Revisiting studies of the orientation of low-latitude scintillation patterns using a local network of spaced GNSS-based monitors

Low-latitude ionospheric scintillation can be described as the manifestation of fast-moving and time evolving diffraction patterns created by ionospheric irregularities associated with Equatorial Spread F (ESF) (e.g., Basu, S. et al. 1996).

Ionospheric irregularities are commonly assumed to map along geomagnetic field lines, and it has been proposed that the orientation of this scintillation pattern can be determined by a consideration of the projection of the magnetic field vector onto the receiver plane (Kintner et al. 2004).

Kintner et al. (2004) described this orientation using a straightforward projection model. The model was able to represent some of the data tested but was deemed unsatisfactory for nearly two thirds of the dataset. Here, we revisit their work and compare it with experimental data. More specifically, we extend their projection model to the general case, accounting for different projection geometries with respect to the magnetic vector at each ionospheric pierce point (calculated using IGRF-13) and a non-ideal receiver plane.

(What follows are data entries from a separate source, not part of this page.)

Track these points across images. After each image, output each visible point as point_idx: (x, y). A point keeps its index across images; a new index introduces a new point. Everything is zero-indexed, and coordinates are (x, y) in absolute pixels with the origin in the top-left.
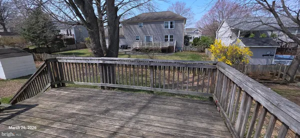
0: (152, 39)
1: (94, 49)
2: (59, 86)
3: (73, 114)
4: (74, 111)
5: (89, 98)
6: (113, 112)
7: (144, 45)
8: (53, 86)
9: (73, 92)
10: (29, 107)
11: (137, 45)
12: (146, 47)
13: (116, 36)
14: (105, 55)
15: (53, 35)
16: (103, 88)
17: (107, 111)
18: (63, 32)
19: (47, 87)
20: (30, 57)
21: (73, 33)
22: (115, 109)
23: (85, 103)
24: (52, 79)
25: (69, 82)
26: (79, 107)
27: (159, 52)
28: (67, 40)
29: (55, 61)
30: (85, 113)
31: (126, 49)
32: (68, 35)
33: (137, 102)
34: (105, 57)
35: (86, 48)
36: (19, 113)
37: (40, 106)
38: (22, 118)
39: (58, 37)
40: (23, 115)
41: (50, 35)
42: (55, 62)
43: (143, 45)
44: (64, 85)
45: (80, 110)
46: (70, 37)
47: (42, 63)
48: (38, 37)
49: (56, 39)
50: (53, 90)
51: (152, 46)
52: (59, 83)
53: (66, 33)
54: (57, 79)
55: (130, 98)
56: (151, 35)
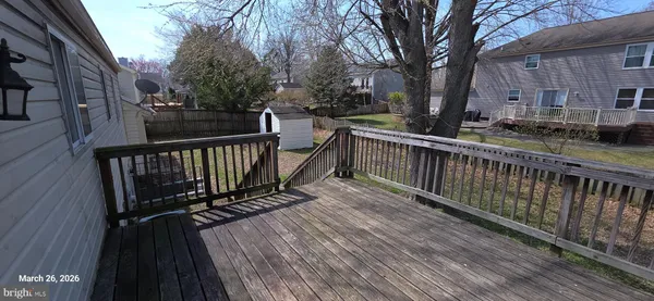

We apply our approach using measurements made during a week-long campaign in March 2023 at the Jicamarca Radio Observatory in Peru. Measurements were made by five GNSS-based scintillation monitors placed in baselines with lengths ranging from 940m to 6.4km in the magnetic N-S direction and a single baseline 144m long apart in the E-W direction. By performing a correlation analysis on the GNSS signals received by the stations, we could directly measure the orientation of the scintillation pattern. We compare these measurements with the modeled values, finding good agreement between the expected and the measured orientations even among the set that was discounted from the original analysis.